My recent post The Beverley Hillbillies and the Fiscal Cliff sparked considerable debate amongst some of my regular readers. With this in mind I wanted to write a detailed response, specifically to the interesting points raised by Algernon Percy on the current fiscal position of the US.
Algernon Percy said:
Remember that this imaginary household ('back of the envelope' figures) – 1) Lives in, and owns a house worth $563,000 (total value of tangible assets in America) 2) Has total wealth of approximately $750,000 (a capital base which is growing all the time) 3) Is able to print / devalue the currency The household is therefore approximately 15% geared, but interest cover is 40 x (GDP/ interest cost), the household is in work (becoming more busy by the day) and its income and asset base is growing all the time. Also, new joiners are joining the household (immigration). Conclusion – It’s certainly not the way I’d run my household, but as an outside observer, I’m not too concerned that they are going to hit the rocks.
I think Mr Percy is making a fundamental mistake: my original blog post took the state of US government finances and turned them into a household budget of the sort Jed Clampett might have understood. Mr Percy suggests that I am wrong to worry about the US financial position on this basis because of the private sector’s assets. But if we bring in the private sectors assets, we will also have to bring in their debts, and I also have some doubts about the assets.
The debt figure I quoted is just Federal debt. The total debt is far higher. On top of the $11,279bn of Federal debt, we must add:
▪ State and local government debt ($3,008bn)
▪ Private debt ($41,071bn)
Then there’s quasi-debt and off balance sheet debt:
▪ Federal debt owned by the welfare agencies ($4,711bn) ▪ Pensions owed to Federal employees ($5,792bn) ▪ Forward welfare commitments, in excess of assets, owed by Social Security (“OASDI”) and Medicare. I’ve reduced this from the official (75-year) number to a shorter (30-year) period, but still come to $36,472bn. (Others, such as Laurence Kotlikoff, put the quasi-debt number very much higher than this).
So total debt, for the all the Clampetts (now defined as America-private and government) averages $553,579, rising to $1,023,329 if we include quasi-debt:
|State & local debt||$3,007,600,000,000||$30,076||$3,008|
|Total government debt||$14,286,500,000,000||$142,865||$14,287|
|Medicare and OASDI||$36,472,000,000,000||$364,720||$36,472|
|Government debt & quasi-debt||$61,261,500,000,000||$612,615||$61,262|
Turning to the assets, according to the Fed, household assets, at the end of 3Q 2012, were $78,204bn, pretty close to Mr Percy’s total. But the validity of the asset figures for this purpose (debt service) is highly debateable.

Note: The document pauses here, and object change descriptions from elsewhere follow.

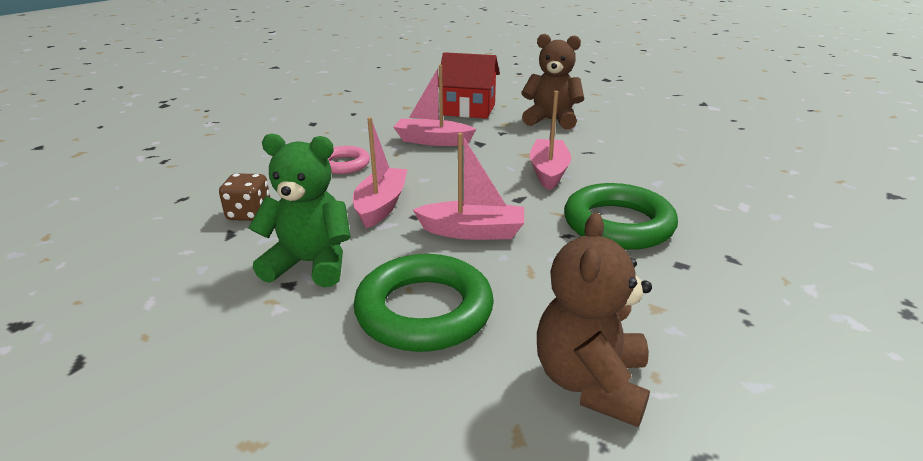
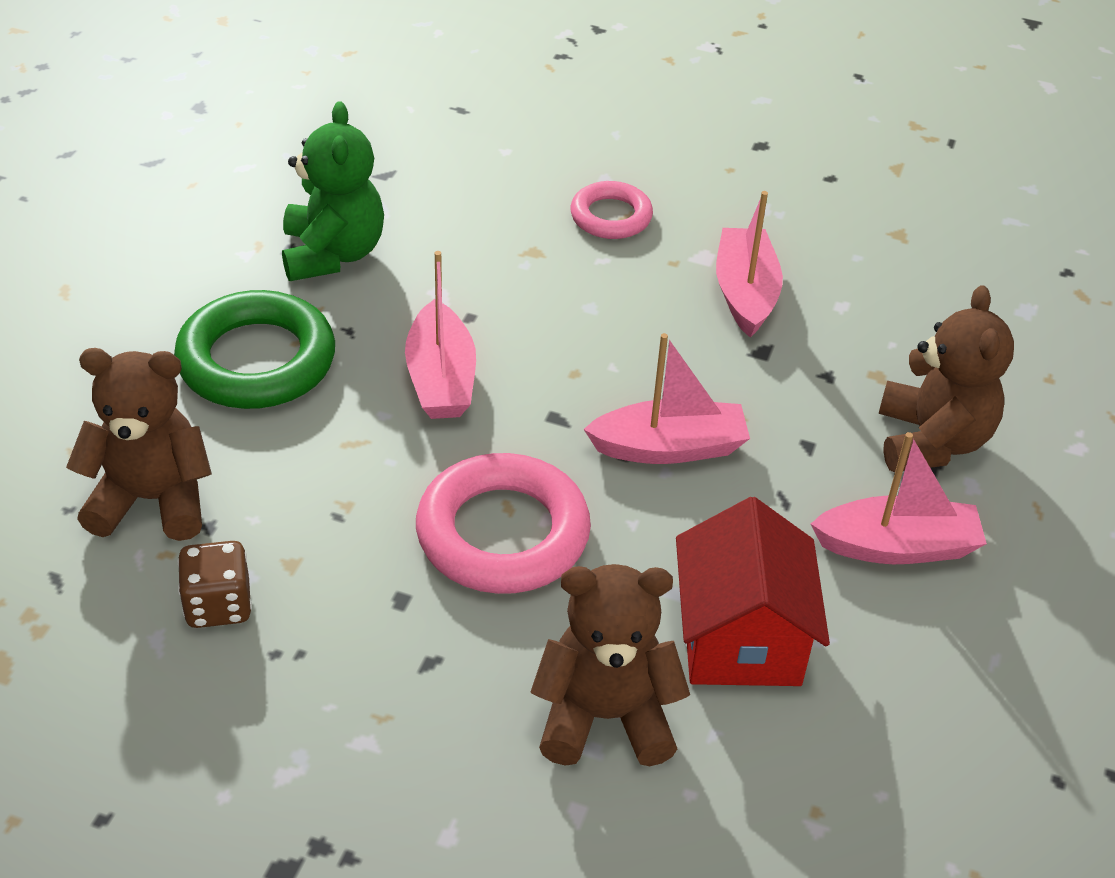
camera: 75 degrees right, 15 degrees up
(249, 214) = (435, 174): brown dice -> brown dice (218, 605)
(381, 205) = (490, 280): pink boat -> pink boat (897, 546)
(469, 109) = (930, 317): red house -> red house (741, 638)
(618, 224) = (503, 533): green ring -> pink ring
(751, 210) = (605, 716): none -> brown teddy bear

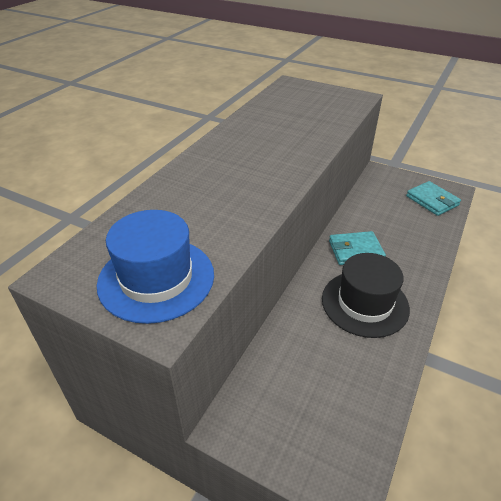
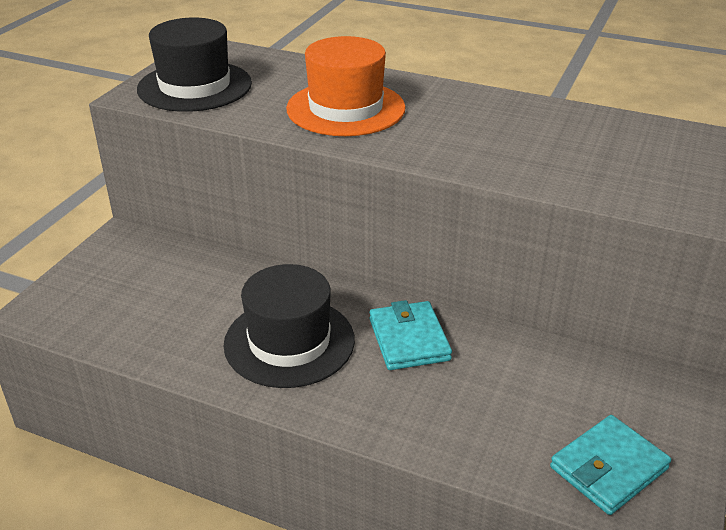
camera: 85 degrees right, 5 degrees down
(156, 278) = (195, 86): blue hat -> black hat
(226, 193) = (346, 108): none -> orange hat

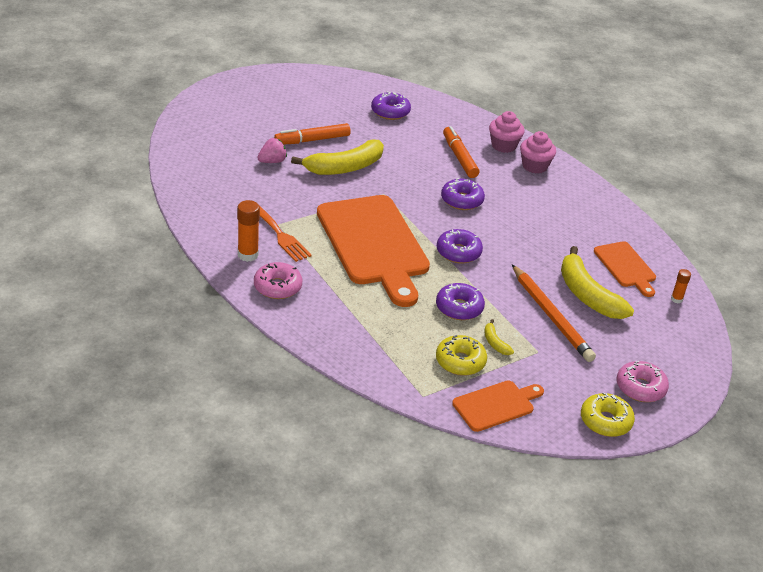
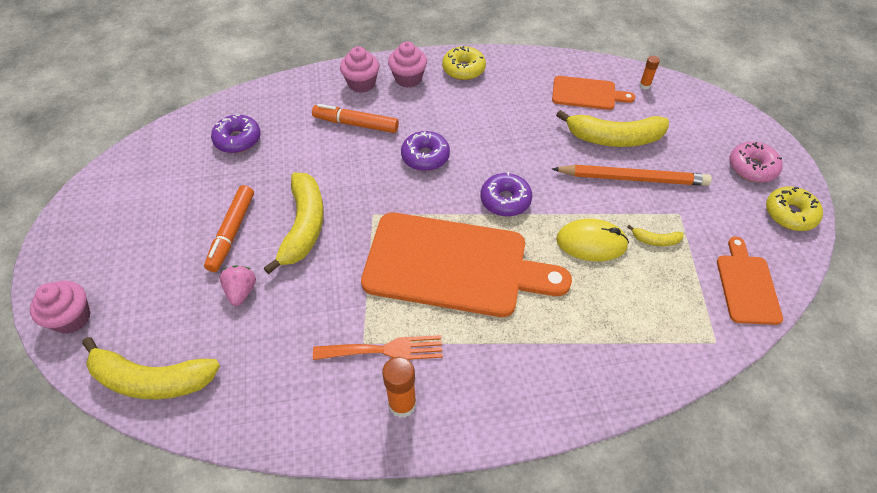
camera: 55 degrees left, 15 degrees up
(187, 152) = (152, 379): none -> yellow banana
(201, 108) = (72, 318): none -> pink cupcake
(277, 287) = (479, 399): pink donut -> none
(459, 308) = (591, 243): purple donut -> yellow mouse
(460, 361) = (673, 283): yellow donut -> yellow donut (463, 69)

Real estate is worth what it can be sold for. You cannot sell a country’s entire housing stock, so any real estate value for this purpose is is notional. (This where the household analogy breaks down-you might choose to live beyond your means and realise your property assets but a whole nation can’t). They can only sell homes to other Americans - so they are worth what their fellow citizens can afford to pay you, a zero-sum figure. The boomer generation, who will need to monetise these assets, will have to sell them to a younger generation, who are fewer in number, and poorer.
Stocks-Again, you cannot monetise the whole lot, so the capital value is largely notional en masse.
So very little of the assets are actually cash-equivalent and available to service the debts. That needs to be done from the income of $23,480pa. So I think that America is closer to those rocks than Mr Percy thinks.